(Source lines)
>>

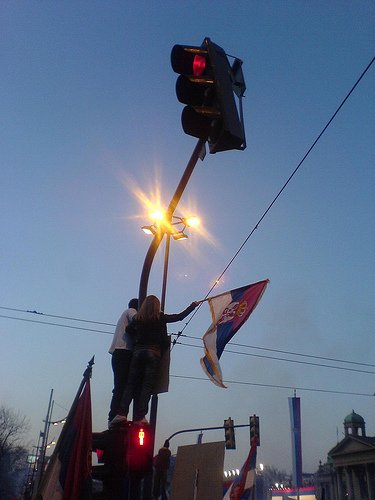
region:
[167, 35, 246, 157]
set of traffic lights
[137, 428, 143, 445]
a human shaped light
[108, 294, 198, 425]
people standing on light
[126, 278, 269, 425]
woman holding a flag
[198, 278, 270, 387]
flag is red blue and white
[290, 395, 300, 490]
a red blue and white banner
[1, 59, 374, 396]
cables in the air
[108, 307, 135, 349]
the shirt is white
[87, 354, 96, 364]
spike on flag pole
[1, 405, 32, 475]
no leaves on the tree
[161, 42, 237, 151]
red signal light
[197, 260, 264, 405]
flag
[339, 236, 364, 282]
white clouds in blue sky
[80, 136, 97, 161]
white clouds in blue sky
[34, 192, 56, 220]
white clouds in blue sky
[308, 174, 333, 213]
white clouds in blue sky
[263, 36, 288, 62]
white clouds in blue sky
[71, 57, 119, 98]
white clouds in blue sky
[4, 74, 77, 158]
white clouds in blue sky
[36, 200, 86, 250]
white clouds in blue sky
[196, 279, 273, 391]
Flag held by the lady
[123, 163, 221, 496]
Night light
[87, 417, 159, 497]
Traffic light on the side of the road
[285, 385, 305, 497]
Tall building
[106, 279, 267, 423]
Group of people on top of the building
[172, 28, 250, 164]
Traffic light on top of the road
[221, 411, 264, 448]
Couple of traffic lights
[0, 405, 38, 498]
Several trees on the side of the road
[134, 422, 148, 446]
Icon from the traffic signal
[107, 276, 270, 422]
Group of people protesting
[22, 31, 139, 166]
Large body of the sky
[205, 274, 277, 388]
A flag is waving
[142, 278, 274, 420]
A lady is holding a flag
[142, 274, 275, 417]
A woman is waving the flag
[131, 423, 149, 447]
The "Do Not Walk" sign is lit up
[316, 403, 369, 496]
Building to the right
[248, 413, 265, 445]
Back of a streetlight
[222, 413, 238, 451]
Back of a street light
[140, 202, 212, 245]
Street lights are turned on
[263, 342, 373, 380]
Power lines in the air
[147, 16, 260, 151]
A traffic light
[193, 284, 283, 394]
A flag in the air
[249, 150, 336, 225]
a power cable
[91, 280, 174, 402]
A man and woman standing on top of traffic light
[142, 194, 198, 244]
Street lights in the photo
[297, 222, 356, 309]
blue clear skies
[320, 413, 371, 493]
A building in the background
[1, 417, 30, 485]
Trees growing in the background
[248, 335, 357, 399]
Power cables in the air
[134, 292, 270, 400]
A woman holding a flag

<<

TASK OBJECTIVE — Please quote all of the lines above word for word, leaving the picture out of your answer.

WRITTEN REPLY —
region:
[167, 35, 246, 157]
set of traffic lights
[137, 428, 143, 445]
a human shaped light
[108, 294, 198, 425]
people standing on light
[126, 278, 269, 425]
woman holding a flag
[198, 278, 270, 387]
flag is red blue and white
[290, 395, 300, 490]
a red blue and white banner
[1, 59, 374, 396]
cables in the air
[108, 307, 135, 349]
the shirt is white
[87, 354, 96, 364]
spike on flag pole
[1, 405, 32, 475]
no leaves on the tree
[161, 42, 237, 151]
red signal light
[197, 260, 264, 405]
flag
[339, 236, 364, 282]
white clouds in blue sky
[80, 136, 97, 161]
white clouds in blue sky
[34, 192, 56, 220]
white clouds in blue sky
[308, 174, 333, 213]
white clouds in blue sky
[263, 36, 288, 62]
white clouds in blue sky
[71, 57, 119, 98]
white clouds in blue sky
[4, 74, 77, 158]
white clouds in blue sky
[36, 200, 86, 250]
white clouds in blue sky
[196, 279, 273, 391]
Flag held by the lady
[123, 163, 221, 496]
Night light
[87, 417, 159, 497]
Traffic light on the side of the road
[285, 385, 305, 497]
Tall building
[106, 279, 267, 423]
Group of people on top of the building
[172, 28, 250, 164]
Traffic light on top of the road
[221, 411, 264, 448]
Couple of traffic lights
[0, 405, 38, 498]
Several trees on the side of the road
[134, 422, 148, 446]
Icon from the traffic signal
[107, 276, 270, 422]
Group of people protesting
[22, 31, 139, 166]
Large body of the sky
[205, 274, 277, 388]
A flag is waving
[142, 278, 274, 420]
A lady is holding a flag
[142, 274, 275, 417]
A woman is waving the flag
[131, 423, 149, 447]
The "Do Not Walk" sign is lit up
[316, 403, 369, 496]
Building to the right
[248, 413, 265, 445]
Back of a streetlight
[222, 413, 238, 451]
Back of a street light
[140, 202, 212, 245]
Street lights are turned on
[263, 342, 373, 380]
Power lines in the air
[147, 16, 260, 151]
A traffic light
[193, 284, 283, 394]
A flag in the air
[249, 150, 336, 225]
a power cable
[91, 280, 174, 402]
A man and woman standing on top of traffic light
[142, 194, 198, 244]
Street lights in the photo
[297, 222, 356, 309]
blue clear skies
[320, 413, 371, 493]
A building in the background
[1, 417, 30, 485]
Trees growing in the background
[248, 335, 357, 399]
Power cables in the air
[134, 292, 270, 400]
A woman holding a flag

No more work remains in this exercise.